Collected data entries:
________________________________________

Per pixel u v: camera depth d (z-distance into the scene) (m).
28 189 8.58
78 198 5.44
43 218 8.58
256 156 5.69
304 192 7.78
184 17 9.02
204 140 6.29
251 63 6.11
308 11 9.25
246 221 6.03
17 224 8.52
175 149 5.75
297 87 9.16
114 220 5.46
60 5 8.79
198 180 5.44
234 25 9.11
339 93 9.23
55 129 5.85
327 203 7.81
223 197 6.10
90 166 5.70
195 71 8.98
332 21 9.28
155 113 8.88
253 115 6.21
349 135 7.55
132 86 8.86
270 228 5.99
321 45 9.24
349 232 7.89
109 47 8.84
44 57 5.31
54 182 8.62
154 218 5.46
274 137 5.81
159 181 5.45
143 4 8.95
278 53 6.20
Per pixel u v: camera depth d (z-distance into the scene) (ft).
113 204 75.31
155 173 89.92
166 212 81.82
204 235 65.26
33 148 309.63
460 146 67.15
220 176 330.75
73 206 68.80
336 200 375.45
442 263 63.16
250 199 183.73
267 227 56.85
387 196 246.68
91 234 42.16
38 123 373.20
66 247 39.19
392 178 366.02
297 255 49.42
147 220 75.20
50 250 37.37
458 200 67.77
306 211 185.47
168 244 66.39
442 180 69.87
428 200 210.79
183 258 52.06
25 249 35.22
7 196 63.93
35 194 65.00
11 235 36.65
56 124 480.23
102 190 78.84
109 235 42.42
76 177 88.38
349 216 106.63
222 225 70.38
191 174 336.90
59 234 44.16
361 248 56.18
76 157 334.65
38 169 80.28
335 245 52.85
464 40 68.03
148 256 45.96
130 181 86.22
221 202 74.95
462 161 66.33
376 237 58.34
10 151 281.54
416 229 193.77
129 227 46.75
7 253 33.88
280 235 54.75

________________________________________

Directions for this task: Line by line, please copy the records above exactly.

Result of the task:
Per pixel u v: camera depth d (z-distance into the scene) (m).
28 189 8.58
78 198 5.44
43 218 8.58
256 156 5.69
304 192 7.78
184 17 9.02
204 140 6.29
251 63 6.11
308 11 9.25
246 221 6.03
17 224 8.52
175 149 5.75
297 87 9.16
114 220 5.46
60 5 8.79
198 180 5.44
234 25 9.11
339 93 9.23
55 129 5.85
327 203 7.81
223 197 6.10
90 166 5.70
195 71 8.98
332 21 9.28
155 113 8.88
253 115 6.21
349 135 7.55
132 86 8.86
270 228 5.99
321 45 9.24
349 232 7.89
109 47 8.84
44 57 5.31
54 182 8.62
154 218 5.46
274 137 5.81
159 181 5.45
143 4 8.95
278 53 6.20
Per pixel u v: camera depth d (z-distance into the scene) (ft).
113 204 75.31
155 173 89.92
166 212 81.82
204 235 65.26
33 148 309.63
460 146 67.15
220 176 330.75
73 206 68.80
336 200 375.45
442 263 63.16
250 199 183.73
267 227 56.85
387 196 246.68
91 234 42.16
38 123 373.20
66 247 39.19
392 178 366.02
297 255 49.42
147 220 75.20
50 250 37.37
458 200 67.77
306 211 185.47
168 244 66.39
442 180 69.87
428 200 210.79
183 258 52.06
25 249 35.22
7 196 63.93
35 194 65.00
11 235 36.65
56 124 480.23
102 190 78.84
109 235 42.42
76 177 88.38
349 216 106.63
222 225 70.38
191 174 336.90
59 234 44.16
361 248 56.18
76 157 334.65
38 169 80.28
335 245 52.85
464 40 68.03
148 256 45.96
130 181 86.22
221 202 74.95
462 161 66.33
376 237 58.34
10 151 281.54
416 229 193.77
129 227 46.75
7 253 33.88
280 235 54.75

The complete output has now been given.